McDonald's will pay more than $100 million over the life of a naming rights agreement for the Chicago Fire's planned stadium, marking the fast-food company's first such deal in its 70-year history. The $750 million venue will be called McDonald's Park when it opens in 2026.
The Fire ownership group, led by Joe Mansueto, selected McDonald's over three other finalists in a process that closed last month. The term runs 15 years with two five-year renewal options. McDonald's global headquarters sits 12 miles west of the stadium site near Soldier Field. The deal includes in-stadium restaurant integration, youth soccer sponsorship rights across Illinois, and exclusive quick-service category designation for all Fire broadcast and digital assets.

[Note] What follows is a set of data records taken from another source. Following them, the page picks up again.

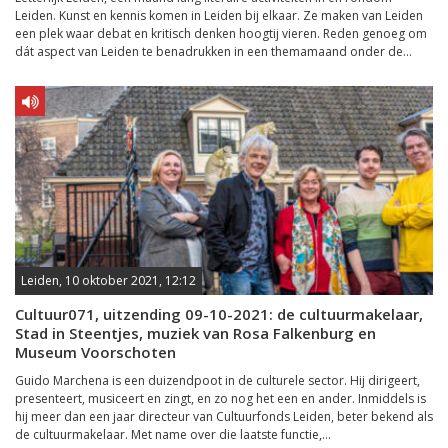
Leiden. Kunst en kennis komen in Leiden bij elkaar. Ze maken van Leiden
een plek waar debat en kritisch denken hoogtij vieren. Reden genoeg om
dát aspect van Leiden te benadrukken in een themamaand onder de...
Leiden, 10 oktober 2021, 12:12
Cultuur071, uitzending 09-10-2021: de cultuurmakelaar,
Stad in Steentjes, muziek van Rosa Falkenburg en
Museum Voorschoten
Guido Marchena is een duizendpoot in de culturele sector. Hij dirigeert,
presenteert, musiceert en zingt, en zo nog het een en ander. Inmiddels is
hij meer dan een jaar directeur van Cultuurfonds Leiden, beter bekend als
de cultuurmakelaar. Met name over die laatste functie,...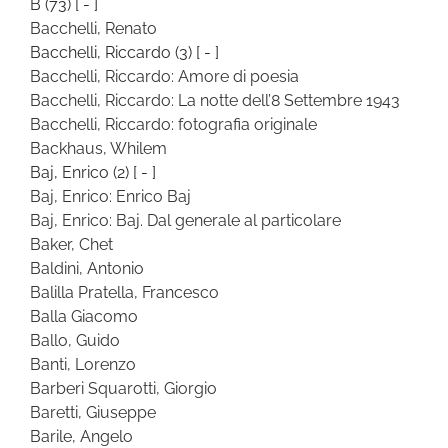
B
(73)
[ - ]
Bacchelli, Renato
Bacchelli, Riccardo
(3)
[ - ]
Bacchelli, Riccardo: Amore di poesia
Bacchelli, Riccardo: La notte dell’8 Settembre 1943
Bacchelli, Riccardo: fotografia originale
Backhaus, Whilem
Baj, Enrico
(2)
[ - ]
Baj, Enrico: Enrico Baj
Baj, Enrico: Baj. Dal generale al particolare
Baker, Chet
Baldini, Antonio
Balilla Pratella, Francesco
Balla Giacomo
Ballo, Guido
Banti, Lorenzo
Barberi Squarotti, Giorgio
Baretti, Giuseppe
Barile, Angelo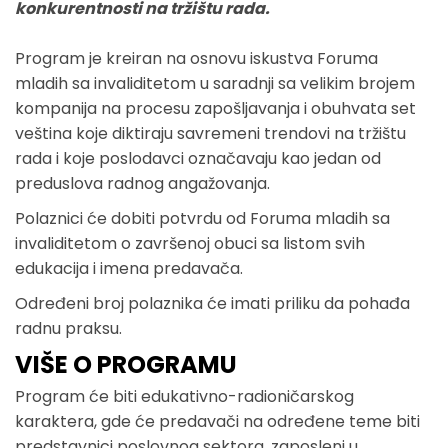
konkurentnosti na tržištu rada.
Program je kreiran na osnovu iskustva Foruma
mladih sa invaliditetom u saradnji sa velikim brojem
kompanija na procesu zapošljavanja i obuhvata set
veština koje diktiraju savremeni trendovi na tržištu
rada i koje poslodavci označavaju kao jedan od
preduslova radnog angažovanja.
Polaznici će dobiti potvrdu od Foruma mladih sa
invaliditetom o završenoj obuci sa listom svih
edukacija i imena predavača.
Određeni broj polaznika će imati priliku da pohađa
radnu praksu.
VIŠE O PROGRAMU
Program će biti edukativno-radioničarskog
karaktera, gde će predavači na određene teme biti
predstavnici poslovnog sektora, zaposleni u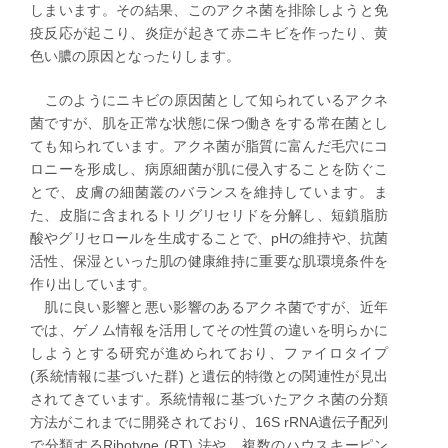
しまいます。その結果、このアクネ菌を排除しようと免
疫反応が起こり、炎症が起きて赤ニキビを作ったり、黄
色い膿の原因となったりします。
​このようにニキビの原因菌として知られているアクネ
菌ですが、肌を正常な状態に保つ働きをする常在菌とし
ても知られています。アクネ菌が脂質に富んだ毛穴にコ
ロニーを形成し、病原細菌が肌に侵入することを防ぐこ
とで、皮膚の細菌叢のバランスを維持しています。ま
た、皮脂に含まれるトリグリセリドを分解し、短鎖脂肪
酸やグリセロールを生成することで、pHの維持や、抗菌
活性、保湿といった肌の健康維持に重要な肌環境条件を
作り出しています。
肌に良い影響と悪い影響のあるアクネ菌ですが、近年
では、ゲノム情報を活用してその性質の違いを明らかに
しようとする研究が進められており、ファイロタイプ
(系統情報に基づいた群) と遺伝的特徴との関連性が見出
されてきています。系統情報に基づいたアクネ菌の分類
方法がこれまでに開発されており、16S rRNA遺伝子配列
で分類するRibotype (RT) 法や、複数のハウスキーピン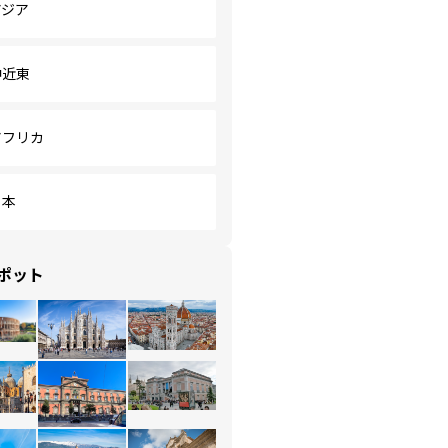
アジア
中近東
アフリカ
日本
ポット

McDonald's has historically avoided naming rights despite spending roughly $800 million annually on U.S. sports marketing, preferring Olympic partnerships and NFL advertising inventory. The reversal reflects two calculations: MLS demographics skew younger and more diverse than the NFL's audience, and the Fire's ownership agreed to building McDonald's-branded futsal courts at 12 Chicago Park District locations as part of the package. The youth facilities carry a $6 million construction commitment funded separately by the Fire Foundation, but the brand access they provide is McDonald's primary return on a per-dollar basis, according to two people familiar with the bidding.
The stadium itself remains pending final city council approval, expected in March. Mansueto's group has committed $600 million in private financing, with the remaining $150 million coming from tax increment financing tied to the development zone. The naming rights payment will be structured as deferred consideration against Mansueto's equity stake, reducing his out-of-pocket exposure by roughly 13 percent.
MLS has been clearing naming inventory faster than the league anticipated. Seven of the last nine soccer-specific stadiums have secured naming partners before breaking ground, compared to two of the prior eight. The McDonald's deal sets a new floor for Tier 1 markets; Phoenix, Nashville, and San Diego expansion groups are all now modeling rights fees north of $8 million annually, per three team executives who have seen revised pitch decks in the past month.
Watch for McDonald's to announce the Fire jersey front patch separately, likely in April when MLS opens its 2026 season sponsorship window. The club's current front deal with Motorola expires in December 2025 and was valued at $4.5 million annually. McDonald's has been in discussions to combine that inventory with the naming rights at a blended rate, which would push the total relationship above $12 million per year, but Motorola retains a right of first refusal that complicates timing.
The Oak Brook culinary team is already designing a McDonald's Park-exclusive menu item for the 2026 opener, according to a company spokesperson.